I think the Eisenbergs have a reasonable approach to thinking about your customers. They use a modified Kiersey-Bates scale, separating people into four groups. There are many ways of splitting up personalities; but for the purpose of designing you will find the best value in models that are based on behavior. Because it is simple and behavioral I will use the same terms as the Eisenbergs:

  • Humanistic – people who connect through human story, driven by emotions.
  • Methodical – people who connect through logic, driven by information.
  • Competitive – people who connect through comparison, driven by a mix of emotion and timing.
  • Spontaneous – people who connect through immediate interactions, driven by a mix of emotion and information.

Your first challenge is think, truthfully, about whom your product is serving. If you are selling point and shoot digital cameras your customer is different than if you are selling a high-end digital SLR camera. But remember, temperaments are more of an indicator of style than need.

Humanistic buyers are the ones that care if people like a product. They are the most likely to be swayed by testimonials. Often they are concerned with ease of use and product support. You can improve your conversions with this type by displaying how you stand behind your products, or by telling them who you are.

Methodical buyers are the people who care about specs. They want to make a logical decision about a product’s relative value. They are also most likely to be price conscious, because they research to find a good value. Methodicals are more likely to gravitate toward things that can be researched and found to be the best option; they are the type of people who will spend a month researching before buying. You can better connect to Methodical buyers by offering them information.

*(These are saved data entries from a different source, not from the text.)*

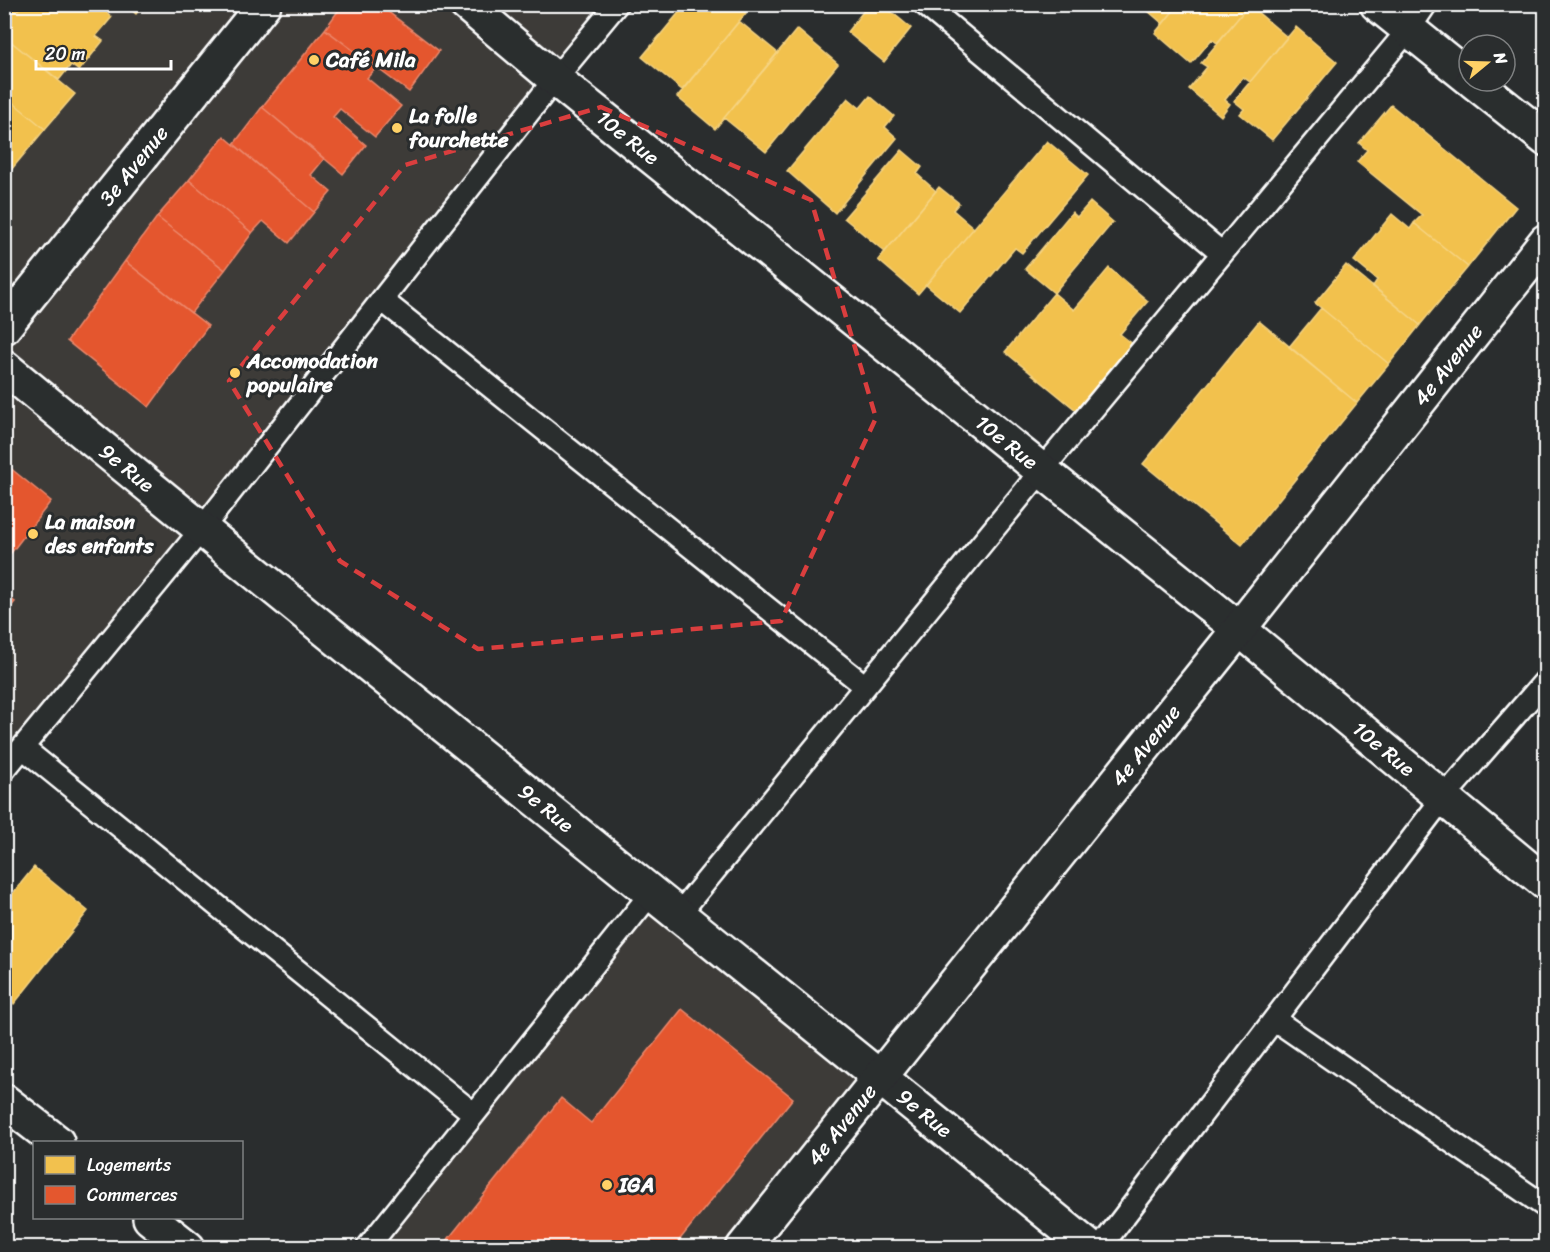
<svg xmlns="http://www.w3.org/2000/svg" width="1550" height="1252" font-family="Sriracha,sans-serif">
	<rect width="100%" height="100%" fill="#2a2d2e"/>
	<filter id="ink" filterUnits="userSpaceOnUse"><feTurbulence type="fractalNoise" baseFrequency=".0167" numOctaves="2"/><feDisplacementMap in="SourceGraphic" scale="12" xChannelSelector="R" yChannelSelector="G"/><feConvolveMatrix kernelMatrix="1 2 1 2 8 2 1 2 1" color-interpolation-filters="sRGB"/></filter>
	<g filter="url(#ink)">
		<path fill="#3c3a38" d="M 5,5 L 617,5 L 5,770 Z
			M 652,892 L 880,1076 L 743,1247 L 367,1248 Z"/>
		<path fill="#f2c14e" stroke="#f6d483" stroke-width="1.5" d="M 4,4 L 11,4 L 18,10 L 22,4 L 96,4 L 112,17 L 96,36 L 103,41 L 79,71 L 71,65 L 59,80 L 4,36 Z
			M 125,4 L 144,4 L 136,14 Z
			M 686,4 L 735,4 L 746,13 L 682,90 L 642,57 Z
			M 869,4 L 882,4 L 911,28 L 884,62 L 847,32 Z
			M 1140,4 L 1179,4 L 1163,24 Z
			M 1179,4 L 1249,4 L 1249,5 L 1217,43 L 1212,39 L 1191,64 L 1155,33 Z
			M 1249,5 L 1287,37 L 1250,82 L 1243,77 L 1225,100 L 1230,104 L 1221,116 L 1189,89 L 1207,67 L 1201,63 Z
			M 739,21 L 778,53 L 715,129 L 677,97 Z
			M 1296,27 L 1337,62 L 1272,140 L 1240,114 L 1244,109 L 1234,101 Z
			M 797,29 L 838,64 L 766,152 L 724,118 Z
			M 4,36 L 75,94 L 45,129 L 4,95 Z
			M 4,95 L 45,129 L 11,170 L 4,165 Z
			M 870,96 L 894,116 L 885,127 L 897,138 L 835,213 L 787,171 L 848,98 L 860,108 Z
			M 1391,105 L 1516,207 L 1468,267 L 1414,223 L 1422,215 L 1357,162 L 1367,150 L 1359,143 Z
			M 1047,141 L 1088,175 L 1022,253 L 1015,248 L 960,313 L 926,285 Z
			M 902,150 L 922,167 L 917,174 L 936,191 L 885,252 L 844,218 Z
			M 939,187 L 959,203 L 953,210 L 974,228 L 918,294 L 878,260 Z
			M 1090,202 L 1113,222 L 1054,293 L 1025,269 L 1072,212 L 1077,217 Z
			M 1392,214 L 1410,229 L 1414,223 L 1468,267 L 1420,325 L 1373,286 L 1377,280 L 1354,261 Z
			M 1346,265 L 1420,325 L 1389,364 L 1315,303 Z
			M 1109,268 L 1148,301 L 1120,334 L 1138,348 L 1082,415 L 1005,352 L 1054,293 L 1074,310 Z
			M 1321,308 L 1389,364 L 1357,403 L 1289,347 Z
			M 1259,321 L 1357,403 L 1242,545 L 1143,464 Z
			M 34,867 L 88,911 L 14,1004 L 4,996 L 4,904 Z"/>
		<path fill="#e4572e" stroke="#ec896d" stroke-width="1.5" d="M 343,4 L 378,4 L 439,51 L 409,92 L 325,29 Z
			M 325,29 L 376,68 L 367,78 L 401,106 L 375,137 L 340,109 L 333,117 L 366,145 L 343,174 L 262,107 Z
			M 262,107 L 324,159 L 311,175 L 331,192 L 314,212 L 234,144 Z
			M 224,136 L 314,212 L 289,243 L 263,221 L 252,233 L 189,180 Z
			M 189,180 L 252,233 L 225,270 L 157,217 Z
			M 157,217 L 225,270 L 191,313 L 125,261 Z
			M 125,261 L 208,326 L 149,407 L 67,341 Z
			M 4,463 L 51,501 L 11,553 L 4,548 Z
			M 4,594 L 15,602 L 4,615 Z
			M 682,1009 L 793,1098 L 673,1248 L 441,1248 L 561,1098 L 591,1123 Z"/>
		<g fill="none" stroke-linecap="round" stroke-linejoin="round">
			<defs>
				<path id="service" d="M 924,4 L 1222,253
					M 382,300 L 865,686
					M 23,748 L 474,1114
					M 4,770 L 201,530 L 555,79 L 617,4
					M 679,914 L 1042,470 L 1409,29 L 1426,4
					M 1275,1020 L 1546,1207
					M 367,1248 L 652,892
					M 1100,1248 L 1443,798 L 1546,680"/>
				<g id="minor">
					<path id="s1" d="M 466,4 L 555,79 L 1239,629 L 1546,883"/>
					<path d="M 1377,4 L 1469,78"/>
					<path d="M 1473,81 L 1546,139"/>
					<path id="s2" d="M 4,367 C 363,664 729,953 1090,1248"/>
					<path d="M 4,1101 L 57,1142"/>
					<path d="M 150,1218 L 188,1248"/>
				</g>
				<g id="tertiary">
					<path id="s3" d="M 4,327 L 264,4"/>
					<path id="s4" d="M 743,1248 L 1239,629 L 1546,241"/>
				</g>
			</defs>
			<use href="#service" stroke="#fff" stroke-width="26"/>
			<use href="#minor" stroke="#fff" stroke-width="38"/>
			<use href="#tertiary" stroke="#fff" stroke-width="38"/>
			<use href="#service" stroke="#2a2d2e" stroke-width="21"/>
			<use href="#minor" stroke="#2a2d2e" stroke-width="33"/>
			<use href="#tertiary" stroke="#2a2d2e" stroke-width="33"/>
		</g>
	</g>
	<path fill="none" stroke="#da3e3e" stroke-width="4.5" stroke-dasharray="12 8" stroke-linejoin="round" d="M 601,107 L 811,200 L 876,418 L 781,621 L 478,649 L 340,561 L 229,381 L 405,165 Z"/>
	<g fill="#ffd166" stroke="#2a2d2e" stroke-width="2">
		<circle cx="314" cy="60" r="6"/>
		<circle cx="397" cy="128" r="6"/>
		<circle cx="235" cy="373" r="6"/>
		<circle cx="33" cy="534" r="6"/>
		<circle cx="607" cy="1185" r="6"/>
	</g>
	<g text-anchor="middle" stroke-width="6" stroke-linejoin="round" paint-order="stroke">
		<g font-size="21" font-weight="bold" fill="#fff" stroke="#2a2d2e" text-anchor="start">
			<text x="326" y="67">Café Mila</text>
			<text x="409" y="123">La folle<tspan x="409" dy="24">fourchette</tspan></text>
			<text x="247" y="368">Accomodation<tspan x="247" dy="24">populaire</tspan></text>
			<text x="45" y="529">La maison<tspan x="45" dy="24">des enfants</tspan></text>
			<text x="619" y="1192">IGA</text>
		</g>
		<g font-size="21" fill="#fff" stroke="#2a2d2e">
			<text dy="7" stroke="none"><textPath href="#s1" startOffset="210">10e Rue</textPath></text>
			<text dy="7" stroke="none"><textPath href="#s3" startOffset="207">3e Avenue</textPath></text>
			<text dy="7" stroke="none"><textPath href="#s4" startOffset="1130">4e Avenue</textPath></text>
			<text dy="7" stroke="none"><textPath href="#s1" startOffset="696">10e Rue</textPath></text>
			<text dy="7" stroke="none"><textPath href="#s2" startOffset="159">9e Rue</textPath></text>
			<text dy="7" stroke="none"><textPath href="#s4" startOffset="644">4e Avenue</textPath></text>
			<text dy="7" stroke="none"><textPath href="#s1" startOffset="1182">10e Rue</textPath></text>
			<text dy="7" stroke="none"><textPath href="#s2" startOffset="699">9e Rue</textPath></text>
			<text dy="7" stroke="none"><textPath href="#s2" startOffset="1185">9e Rue</textPath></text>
			<text dy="7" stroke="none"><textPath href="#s4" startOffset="158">4e Avenue</textPath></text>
		</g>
	</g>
	<rect width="1550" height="1252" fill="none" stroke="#2a2d2e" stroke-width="24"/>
	<rect x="12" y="12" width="1526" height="1228" fill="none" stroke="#fff" stroke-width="2" filter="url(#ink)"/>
	<rect x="33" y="1141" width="210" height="78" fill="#2a2d2e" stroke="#7f8182" stroke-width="1.5"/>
	<rect x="45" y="1156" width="30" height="18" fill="#f2c14e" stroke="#7f8182" stroke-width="1.5"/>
	<text x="87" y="1171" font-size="18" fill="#ffffff">Logements</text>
	<rect x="45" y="1186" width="30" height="18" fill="#e4572e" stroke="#7f8182" stroke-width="1.5"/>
	<text x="87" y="1201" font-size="18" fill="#ffffff">Commerces</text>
	<g transform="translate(1487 63) rotate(71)"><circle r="28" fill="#2a2d2e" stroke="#7f8182" stroke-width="1.5"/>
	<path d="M0-4.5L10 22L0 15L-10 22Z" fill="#ffd166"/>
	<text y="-9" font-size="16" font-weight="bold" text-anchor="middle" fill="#ffffff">N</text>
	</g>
	<path d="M36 60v9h135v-9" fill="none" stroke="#ffffff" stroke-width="3"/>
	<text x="45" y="60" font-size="18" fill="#ffffff" stroke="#2a2d2e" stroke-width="4.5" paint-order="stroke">20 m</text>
</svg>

Competitive buyers are the ones that are most likely to be early adopter or pre-sale buyers. Why you ask? Because they are competitive, they want to be the first to have something. They are also the buyers that are most likely drawn toward high-end products — if you can’t be first, be best. There are quite clearly two types of Competitive buyers, those that are feature driven and those that are benefit driven. Improving your conversions with Competitive buyers means selling brands that have social cache, or building your brand cache.

Spontaneous buyers are, I think, the most interesting temperament. These buyers are driven by impulse; they are most likely to engage time based messaging. Selling to Spontaneous buyers is often contingent on giving them enough information to support their decision. Converting a Spontaneous visitor into a customer can be as simple as offering a sale. It can be difficult to convert a Spontaneous buyer if you are offering something that they can get in a store, and have today. Shipping policies and incentive programs are good ways to target Spontaneous buyers.

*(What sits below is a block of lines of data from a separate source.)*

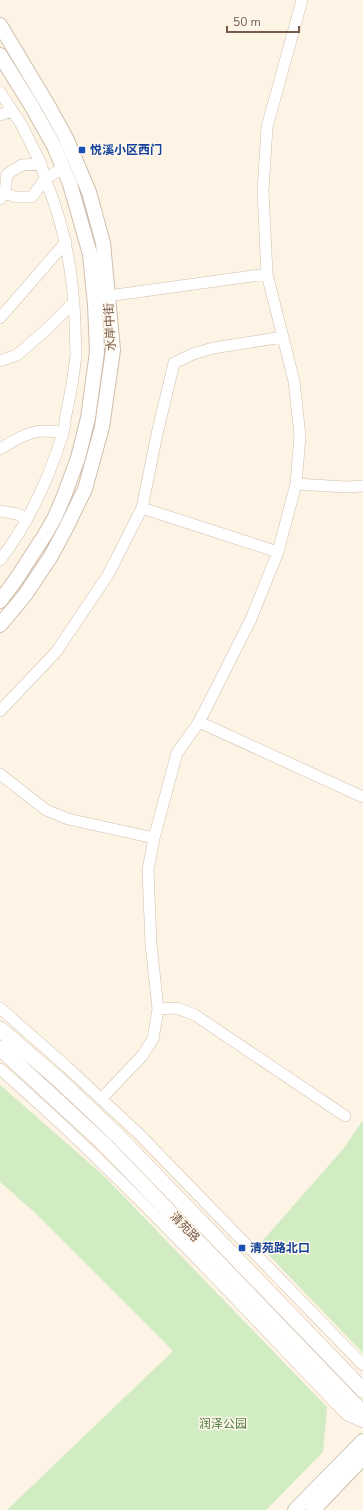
<svg xmlns="http://www.w3.org/2000/svg" width="363" height="1510" font-family="'Nunito Sans','Noto Sans SC',sans-serif">
  <style>
    .green { fill: #d1ebc3 }
    .lines { fill: none; stroke-linecap: round; stroke-linejoin: round }
    .minor-casing { stroke: #d1bfad; stroke-width: 12 }
    .tertiary-casing { stroke: #d1bfad; stroke-width: 16 }
    .secondary-casing { stroke: #d4bfab; stroke-width: 16 }
    .minor { stroke: #fff; stroke-width: 11 }
    .tertiary { stroke: #fff; stroke-width: 14 }
    .secondary { stroke: #fff; stroke-width: 15 }
    .transit-dot { fill: #1a4fb4; stroke: #fff8ec; stroke-width: 1.5 }
    .labels { text-anchor: middle; dominant-baseline: central; stroke-width: 3; stroke-linejoin: round; paint-order: stroke }
    .transit-label { font-size: 12px; font-weight: bold; fill: #164399; stroke: #fff8ec; text-anchor: start }
    .street-label { font-size: 12px; fill: #765b49; stroke: #fff8ec }
    .park-label { font-size: 12px; fill: #507c41; stroke: #fff8ec }
  </style>
  <rect width="100%" height="100%" fill="#fdf4e5"/>
  <path class="green" d="M 0,1085 L 103,1175 L 327,1407 L 323,1452 L 266,1510 L 7,1510 L 173,1351 L 32,1210 L 0,1182 Z
    M 363,1120 L 363,1353 L 259,1245 L 344,1148 Z"/>
  <g class="lines">
    <defs>
      <path id="minor" d="M 0,92 L 21,124 L 41,164 L 45,179 L 63,168
        M 0,115 L 12,111
        M 5,193 L 7,174 L 22,165 L 41,164
        M 0,199 L 5,193 L 15,197 L 32,197 L 45,179 C 65,225 73,272 75,323 C 75,334 76,345 76,356 C 74,374 71,392 67,410 C 65,417 65,426 63,433 C 49,478 29,523 0,560
        M 108,296 L 267,274
        M 0,318 L 66,242
        M 0,361 L 17,355 L 46,330 L 74,302
        M 0,449 C 13,441 29,431 44,431 C 51,431 57,432 63,432
        M 296,484 L 346,487 L 363,486
        M 142,508 L 278,552
        M 0,511 L 17,514 L 27,519
        M 0,711 L 56,652 L 108,575 L 142,508 L 157,434 L 174,363 L 193,354 L 213,348 L 283,337
        M 199,722 L 363,797
        M 0,774 L 46,810 L 68,819 L 154,838
        M 0,1008 L 67,1067 L 139,1134 L 363,1365
        M 158,1009 L 177,1008 L 195,1015 L 345,1116
        M 0,1069 C 123,1176 233,1297 347,1415 L 363,1422
        M 101,1099 L 142,1056 L 153,1039 L 158,1009 L 151,944 L 148,870 L 154,838 L 177,753 L 199,722 L 251,619 L 278,552 L 296,484 L 300,436 L 294,381 L 267,274 L 263,191 L 267,127 L 302,0"/>
      <path id="tertiary" d="M 0,25 L 49,107 L 66,138 L 89,192 L 103,243 L 113,350 L 102,427 L 85,489 L 66,528 L 51,556 L 25,595 L 0,625
        M 0,55 L 31,105 L 54,146 L 70,184 L 90,254 L 95,305 L 97,352 L 88,418 L 78,458 L 64,496 L 55,517 L 46,533 L 17,578 L 0,601
        M 295,1510 L 363,1441
        M 313,1510 L 363,1458"/>
      <path id="secondary" d="M 0,1029 L 58,1079 L 117,1135 L 363,1390
        M 0,1048 L 104,1144 L 363,1413"/>
    </defs>
    <use href="#minor" class="minor-casing"/>
    <use href="#tertiary" class="tertiary-casing"/>
    <use href="#secondary" class="secondary-casing"/>
    <use href="#minor" class="minor"/>
    <use href="#tertiary" class="tertiary"/>
    <use href="#secondary" class="secondary"/>
  </g>
  <g class="transit-dot">
    <rect x="78" y="146" width="8" height="8" rx="2"/>
    <rect x="238" y="1244" width="8" height="8" rx="2"/>
  </g>
  <g class="labels">
    <g class="transit-label">
      <text x="90" y="150">悦溪小区西门</text>
      <text x="250" y="1248">清苑路北口</text>
    </g>
    <g class="street-label">
      <text transform="translate(110 327) rotate(-93)">水岸中街</text>
      <text transform="translate(185 1227) rotate(46)">清苑路</text>
    </g>
    <g class="park-label">
      <text x="223" y="1424">润泽公园</text>
    </g>
  </g>
  <path d="M227 26v6h72v-6" fill="none" stroke="#765b49" stroke-width="2"/>
  <text x="233" y="26" font-size="12" fill="#765b49" stroke="#fff8ec" stroke-width="3" paint-order="stroke">50 m</text>
</svg>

Your next question to ask is: why is this person shopping online? Each of the temperaments uses the Internet in a different way.

Competitive and Methodical buyers are very likely doing research. They are also the buyers that are most concerned with features. These people come looking for the information to satisfy their desires, giving them more information than your competitors is one way to build their loyalty.

Humanistic and Competitive buyers are more likely to know what they want. The benefits driven Competitives buy based on branding so are less likely to need additional information. Humanistic buyers are most likely to be doing offline research, by asking friends and family or hearing a review from a trusted source. So these people come knowing what they want and your job is to reinforce their decision.

Spontaneous buyers are the most likely to be browsing, in part because they are generally curious people. Turning Spontaneous visitors into buyers means inciting an immediate desire, because they are the users who will take immediate action. Focus on features and on time.

I don’t think that the above descriptions are perfect; they leave out many of the supporting characteristics that contribute to decisions, like desire for process vs. completion, extroversion vs. introversion, or access to alternative buying channels. I want to address how short-term motivation affects each temperaments process, but that is too complicated for this post. So, for now, I will leave the description as is.